A federal district court, applying Minnesota law, has held that an insurer has a duty to defend a title company insured under an E&O policy against a consumer class action lawsuit alleging that the title company referred certain services to third-party vendors and then marked-up the charges without disclosing to its clients its relationship with the vendors or the markups. Pac. Ins. Co. v. Burnet Title, Inc., 2003 WL 22283355 (D. Minn. Sept. 24, 2003).

The insurer issued an E&O policy to a real estate title company. The policy provided coverage for "a negligent act, error or omission in the rendering of or failure to render ‘professional services.'" The policy defined professional services as "services performed or advice given in the Insured's capacity as Title Agent, Title Abstractor and Escrow Agent." "Damages" was defined as "the monetary portion of any judgments, awards or settlements which an insured becomes legally obligated to pay [but Damages does not include] the return or reimbursement of fees for ‘professional services.'"

In the underlying action, a class of former customers of the title company filed suit against the company, alleging that the company violated the Real Estate Settlement Protection Act (RESPA) by fraudulently inflating the bills of third-party vendors, such as couriers, without disclosing the relationship with the vendors or the markups. Plaintiffs sought injunctive and declaratory relief, actual damages, prejudgment interest, penalties, treble damages, attorneys' fees, costs, expenses and other remedies. After the insurer declined to continue funding defense of the underlying litigation, coverage litigation ensued.

The district court rejected the insurer's argument that coverage was unavailable because the underlying complaint simply alleged improper billing, which does not constitute "professional services." The court cited with approval case law relied on by the insurer to support the contention that "even tasks performed by professionals are not considered ‘professional services' if they are ordinary activities that can be performed by those lacking the relevant training and expertise." See Med. Records Assocs. V. Am. Surplus Lines Ins. Co., 142 F.3d 512, 514 (1st Cir. 1998). However, in this case, the court reasoned that the allegations of the underlying plaintiffs involved improper disclosure of referrals, which were "closer to the core" of the services being provided by the broker. Thus, "[o]n the ‘professional continuum,' the Court finds that making referrals is close enough to the ‘professional' end of the spectrum to be included in the E&O policy."
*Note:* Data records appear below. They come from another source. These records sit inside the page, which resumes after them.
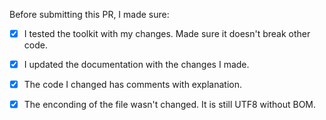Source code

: Before submitting this PR, I made sure:

- [X] I tested the toolkit with my changes. Made sure it doesn't break other code.

- [X] I updated the documentation with the changes I made.

- [X] The code I changed has comments with explanation.

- [X] The enconding of the file wasn't changed. It is still UTF8 without BOM.
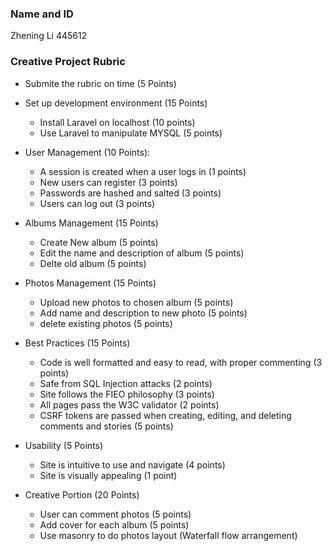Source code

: ### Name and ID
Zhening Li 445612

### Creative Project Rubric
- Submite the rubric on time (5 Points)

- Set up development environment (15 Points)
    - Install Laravel on localhost (10 points)
    - Use Laravel to manipulate MYSQL (5 points)

- User Management (10 Points):
    - A session is created when a user logs in (1 points) 
    - New users can register (3 points)
    - Passwords are hashed and salted (3 points)
    - Users can log out (3 points)

- Albums Management (15 Points)
    - Create New album (5 points)
    - Edit the name and description of album (5 points)
    - Delte old album (5 points)

- Photos Management (15 Points)
    - Upload new photos to chosen album (5 points)
    - Add name and description to new photo (5 points)
    - delete existing photos (5 points)
 
- Best Practices (15 Points)
    - Code is well formatted and easy to read, with proper commenting (3 points)
    - Safe from SQL Injection attacks (2 points)
    - Site follows the FIEO philosophy (3 points)
    - All pages pass the W3C validator (2 points)
    - CSRF tokens are passed when creating, editing, and deleting comments and stories (5 points)

- Usability (5 Points)
    - Site is intuitive to use and navigate (4 points)
    - Site is visually appealing (1 point)

- Creative Portion (20 Points)
    - User can comment photos (5 points)
    - Add cover for each album (5 points)
    - Use masonry to do  photos layout (Waterfall flow arrangement)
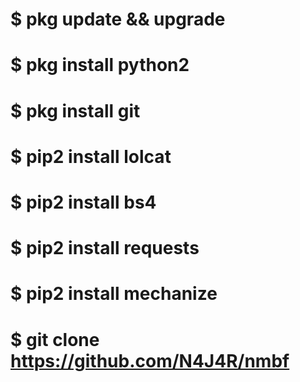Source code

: # $ pkg update && upgrade
# $ pkg install python2
# $ pkg install git
# $ pip2 install lolcat
# $ pip2 install bs4
# $ pip2 install requests
# $ pip2 install mechanize
# $ git clone https://github.com/N4J4R/nmbf
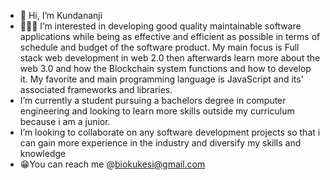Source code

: - 👋 Hi, I’m Kundananji
- 👨🏿‍💻 I’m interested in developing good quality maintainable software applications while being as effective and efficient as possible in terms of schedule and budget of the software product. My main focus is Full stack web development in web 2.0 then afterwards learn more about the web 3.0 and how the Blockchain system functions and how to develop it. My favorite and main programming language is JavaScript and its' associated frameworks and libraries.
-  I’m currently a student pursuing a bachelors degree in computer engineering and looking to learn more skills outside my curriculum because i am a junior.
-  I’m looking to collaborate on any software development projects so that i can gain more experience in the industry and diversify my skills and knowledge
- 😁You can reach me @biokukesi@gmail.com

<!---
Biokukesi/Biokukesi is a ✨ special ✨ repository because its `README.md` (this file) appears on your GitHub profile.
You can click the Preview link to take a look at your changes.
--->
The court also rejected the insurer's argument that, because each of the counts of the underlying complaint included "intent" language, the insurer was not obligated to defend the title company under the E&O policy since the policy provided coverage only for negligence claims. The court reasoned that the "fundamental nature" of the title company's alleged misconduct included both intentional and negligent acts, that RESPA violations do not require "intent," and that when complaints do not distinguish between intentional and negligent misrepresentations, Minnesota courts have held that it is reasonable to assume that both are alleged.
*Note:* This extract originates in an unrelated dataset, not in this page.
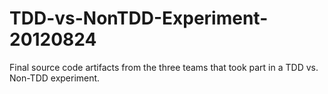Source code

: TDD-vs-NonTDD-Experiment-20120824
=================================

Final source code artifacts from the three teams that took part in a TDD vs. Non-TDD experiment.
Finally, the district court addressed which portion of the damages sought by the underlying plaintiffs was covered under the Policy. The court concluded "that the return of overcharged fees is not the type of ‘damages' that triggers coverage under the policy." It also held that the trebling of those fees was excluded because the trebling "is clearly a penalty." The court, however, rejected the insurer's argument that the attorneys' fees sought by underlying plaintiffs did not constitute damages because they are part of costs. The court reasoned that RESPA authorizes courts to award to the prevailing party "the court costs of the action together with reasonable attorneys fees." 12 U.S.C. § 2607(d)(5). According to the district court, this language makes attorneys' fees distinct from costs.